Sous l'impulsion de la Chine - et excluant les États-Unis - le Regional Comprehensive Economic Partnership (RECP) pourrait devenir le plus important accord commercial de la planète, associant la moitié de la population mondiale et scellant la domination de Pékin sur le commerce asiatique.
Les dirigeants de l’Association des nations d’Asie du Sud-Est (Asean), réunis en sommet ce week-end à Bangkok, ont avancé sur un projet d’accord de libre-échange promu par Pékin, qui associerait seize Etats de la région Asie-Pacifique, ambitionnant de le boucler fin 2019. Mais il reste encore un certain nombre d’obstacles sur le chemin
Qu'est-ce que le RCEP?
Lancé en 2012, le RCEP est un pacte commercial entre le bloc de l'ASEAN (composé de 10 membres), la Chine, le Japon, la Corée du Sud, l'Australie, la Nouvelle-Zélande et l'Inde. Il associerait ainsi seize Etats de la région Asie-Pacifique soit environ 3,4 milliards de personnes.
Une fois signé, le RCEP deviendrait le plus grand pacte de libre-échange au monde, couvrant environ un quart des exportations mondiales.
L’accord est destiné à supprimer les obstacles au commerce et à dynamiser les investissements afin de soutenir la progression des économies émergentes.
En quoi est-il important?
Le RCEP revêt son importance principalement du fait qu'il exclut les États-Unis et qu'il est initié par Pékin.
Les observateurs affirment qu'il renforcera la domination de la Chine sur son voisinage direct, où elle fait déjà face à une faible concurrence de la part des États-Unis depuis que le président Donald Trump s'est retiré du projet de Traité de libre-échange transpacifique (TPP), un accord qui était en passe de devenir le plus important pacte commercial au monde, jusqu'à ce que Washington se retire, affirmant qu'il détournait les emplois américains.
Les États-Unis déclarent maintenant se concentrer sur les accords bilatéraux avec les pays asiatiques et insistent sur le fait qu'ils ne se retirent pas de la région.
Mais avec Washington et Beijing aux prises dans une guerre commerciale, les partisans du RCEP espèrent finaliser cet accord prochainement. L'appel intervient alors qu'une version évidée du TPP poursuit son chemin sans les États-Unis et leur poids économique.

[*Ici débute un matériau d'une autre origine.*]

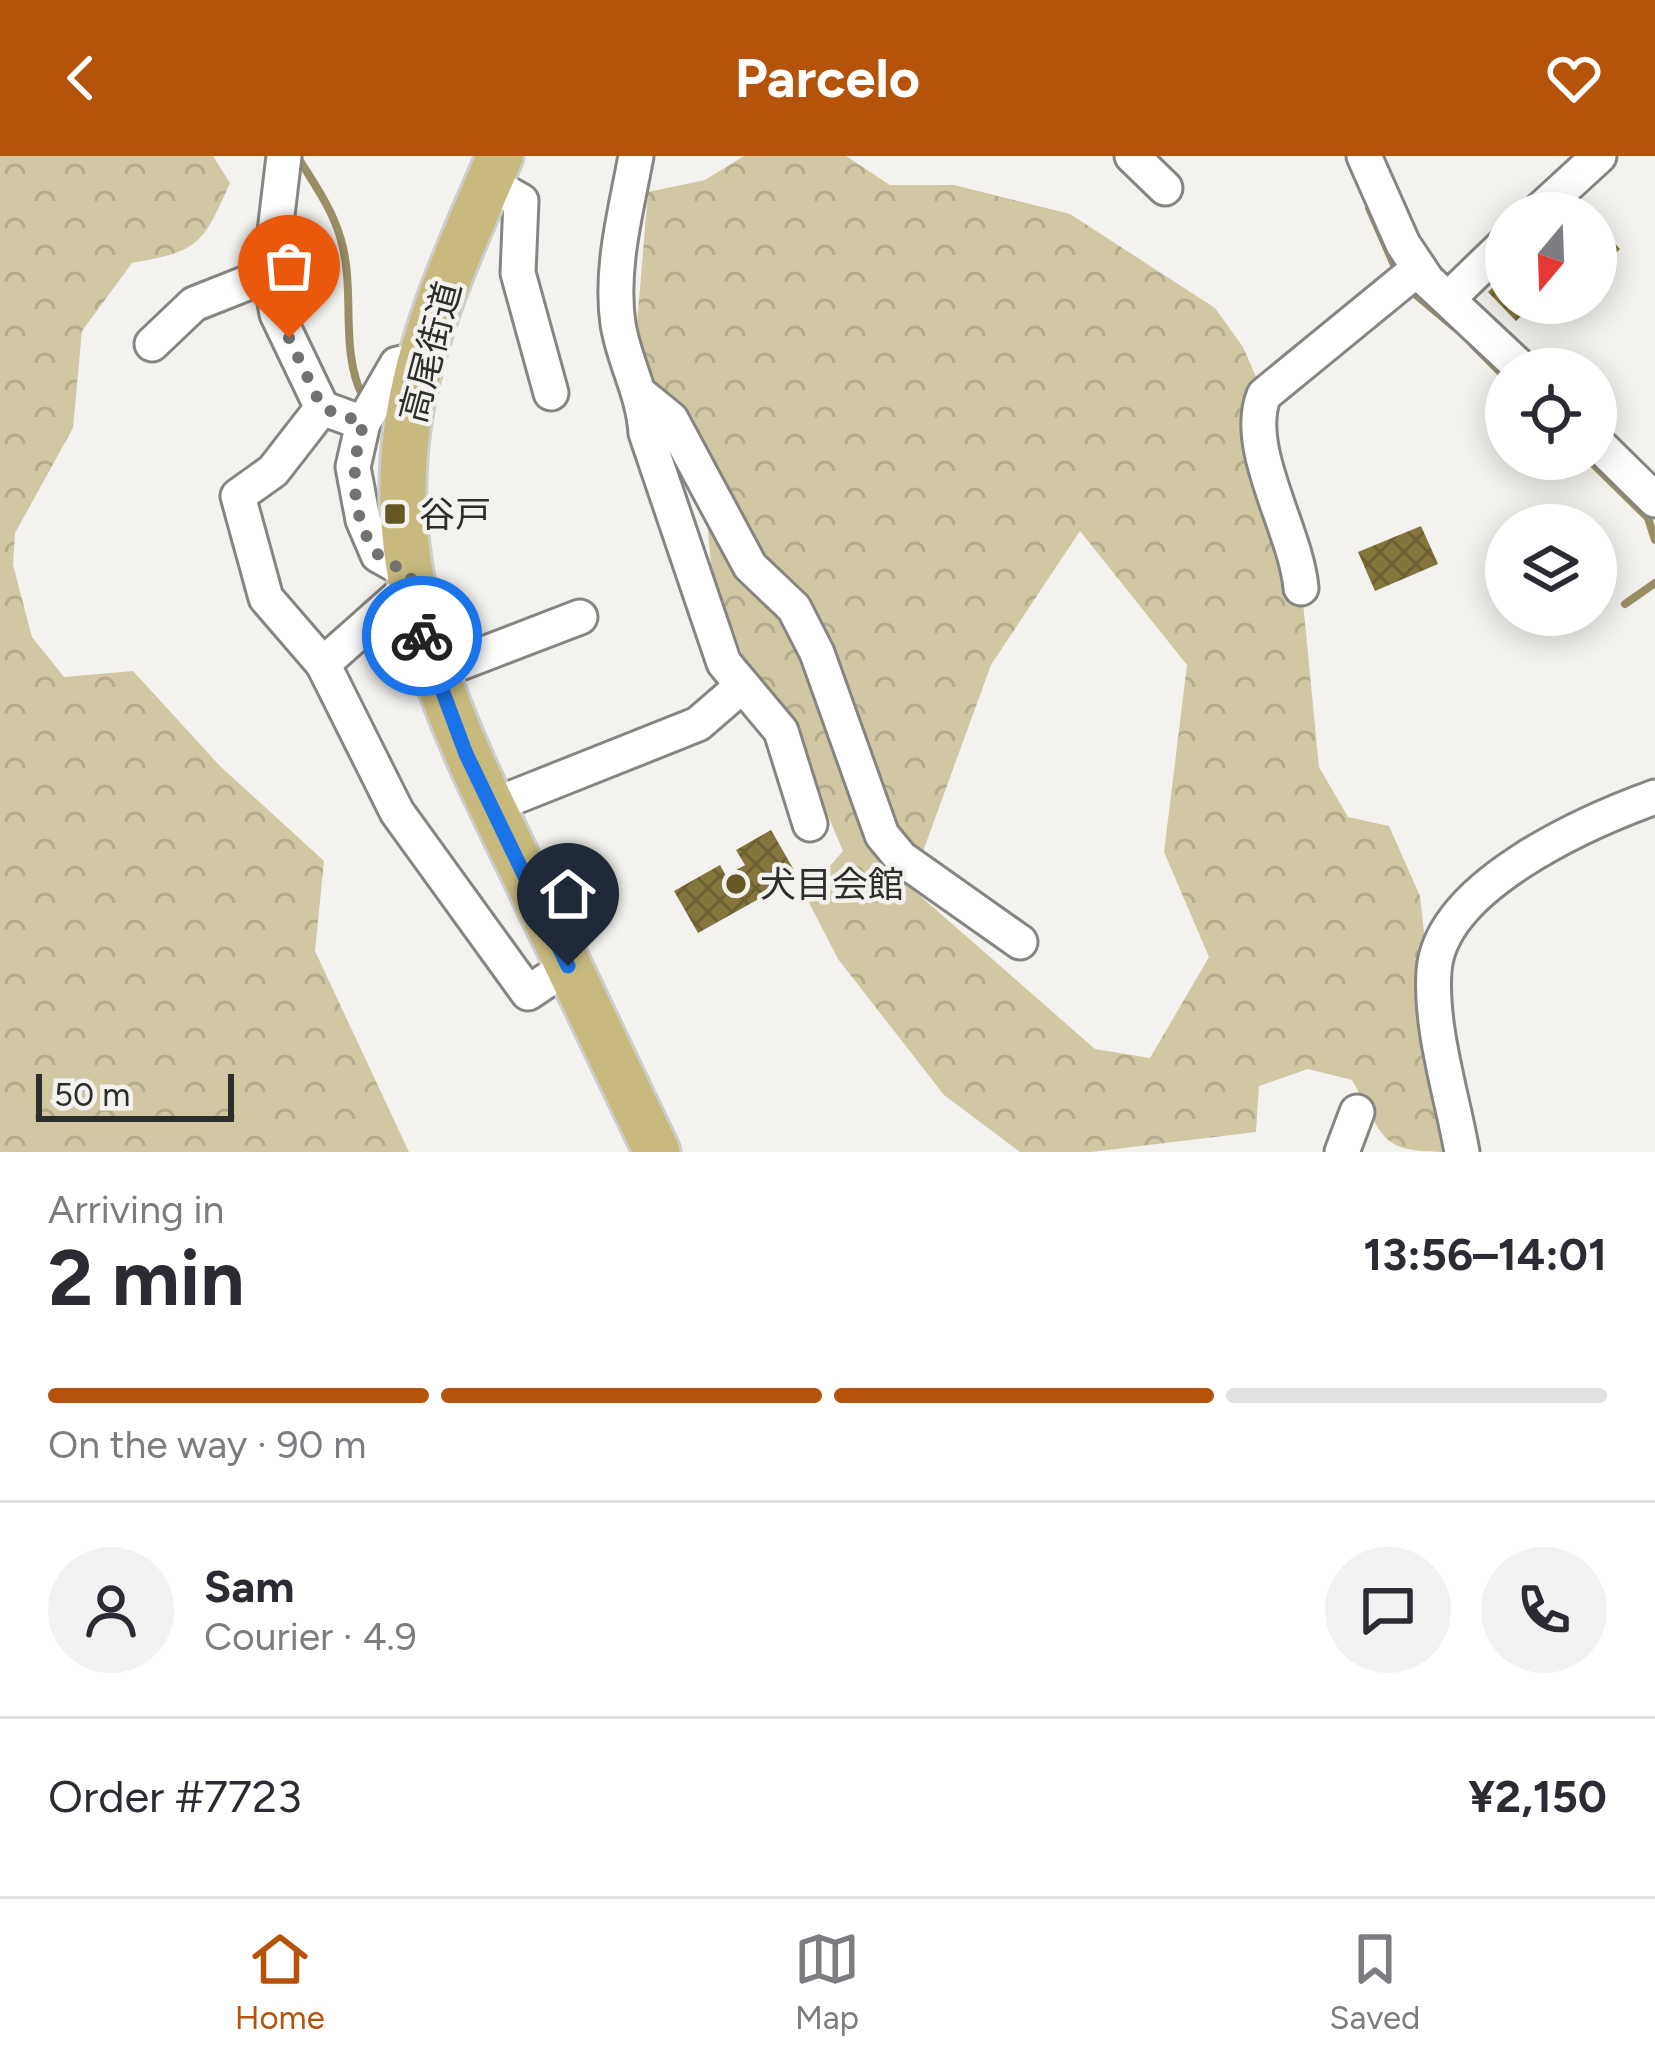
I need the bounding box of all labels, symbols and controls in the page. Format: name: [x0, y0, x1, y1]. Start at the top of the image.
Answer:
icon: back: [48, 45, 114, 111]
icon: heart: [1541, 45, 1607, 111]
text: Parcelo: [735, 46, 920, 111]
north arrow: [1485, 192, 1617, 324]
map controls: [1485, 192, 1617, 636]
pin: [238, 215, 340, 338]
icon: bag: [256, 233, 322, 299]
street label: 高尾街道: [391, 277, 470, 427]
button: locate: [1485, 348, 1617, 480]
place label: 谷戸: [419, 493, 491, 536]
marker: 谷戸: [382, 501, 408, 527]
button: layers: [1485, 504, 1617, 636]
courier: [362, 576, 482, 696]
icon: bike: [389, 603, 455, 669]
pin: [517, 843, 619, 966]
icon: home: [535, 861, 601, 927]
place label: 犬目会館: [760, 863, 904, 906]
marker: 犬目会館: [723, 871, 749, 897]
scale bar: [36, 1068, 234, 1121]
text: 50 m: [54, 1075, 130, 1114]
text: Arriving in: [48, 1186, 224, 1233]
text: 13:56–14:01: [1363, 1227, 1607, 1281]
text: 2 min: [48, 1231, 244, 1325]
text: On the way · 90 m: [48, 1421, 366, 1468]
button: person: [48, 1547, 174, 1673]
button: chat: [1325, 1547, 1451, 1673]
button: phone: [1481, 1547, 1607, 1673]
text: Sam: [204, 1559, 295, 1613]
text: Courier · 4.9: [204, 1613, 417, 1660]
text: Order #7723: [48, 1769, 302, 1823]
text: ¥2,150: [1468, 1769, 1607, 1823]
tab: Home: [235, 1926, 325, 2037]
tab: Map: [794, 1926, 860, 2037]
tab: Saved: [1329, 1926, 1420, 2037]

Quels sont les points de friction?
Il y en a quelques-uns.
Australie et Nouvelle-Zélande veulent que l’accord inclue un renforcement du droit du travail, de la protection de l’environnement, mais aussi de la propriété intellectuelle, alors que de nombreux pays de la zone sont peu soucieux de "copyright".
Quant à l’Inde, elle redoute que le RCEP se traduise par un afflux de marchandises chinoises sur son territoire. C’est donc entre la Chine et l’Inde que la négociation restera la plus difficile, estime un diplomate de l’Asean ayant pris part aux négociations de ce week-end.
"Ils sont en train de négocier un accord bilatéral de libre-échange au sein du RCEP, ils cherchent à résoudre leurs divergences", a déclaré le diplomate, sous couvert de l'anonymat.
Jusqu'ici, sept des 18 chapitres du RCEP ont été entérinés et la Thaïlande insiste pour que l'accord soit conclu cette année.
Il reste d’autres questions, notamment le règlement des différends et l'exclusion de certaines marchandises, qui doivent encore être "mises à plat", a déclaré dimanche un responsable du ministère malaisien des Affaires étrangères. "Nous manquons régulièrement l'objectif de signer le RCEP depuis plusieurs années déjà", a déclaré Muhammad Shahrul Ikram Yaakob à la presse.
"L’Asean doit travailler main dans la main dans les négociations sur le RCEP, afin qu’il puisse aboutir cette année", a déclaré dimanche le Premier ministre thaïlandais Prayut Chan-O-Cha lors de la conférence de presse finale dimanche.
"Le vent du protectionnisme met à mal notre système commercial basé sur le multilatéralisme", a-t-il martelé, dans une allusion à la guerre commerciale entre les Etats-Unis et la Chine.
Peut-il vraiment être signé cette année?
Si le bloc de l'ASEAN entend bien conclure l'accord cette année, il faut reconnaitre que les négociations trainent depuis 2013, et certains analystes doutent que cela se fasse d'ici décembre.
Tant que la Chine et l'Inde ne se mettront pas d’accord, "le RCEP n’ira nulle part", estime Michael Michalak, directeur régional de l’US-ASEAN business council.
Et les craintes qu’il se termine en eau de boudin vont croissant.
Le diplomate sud-est asiatique a déclaré à l'AFP que si le RCEP n'était pas finalisé cette année, il serait "mort" et la Chine pourrait poursuivre la conclusion d'accords commerciaux plus petits avec le bloc de l'ASEAN.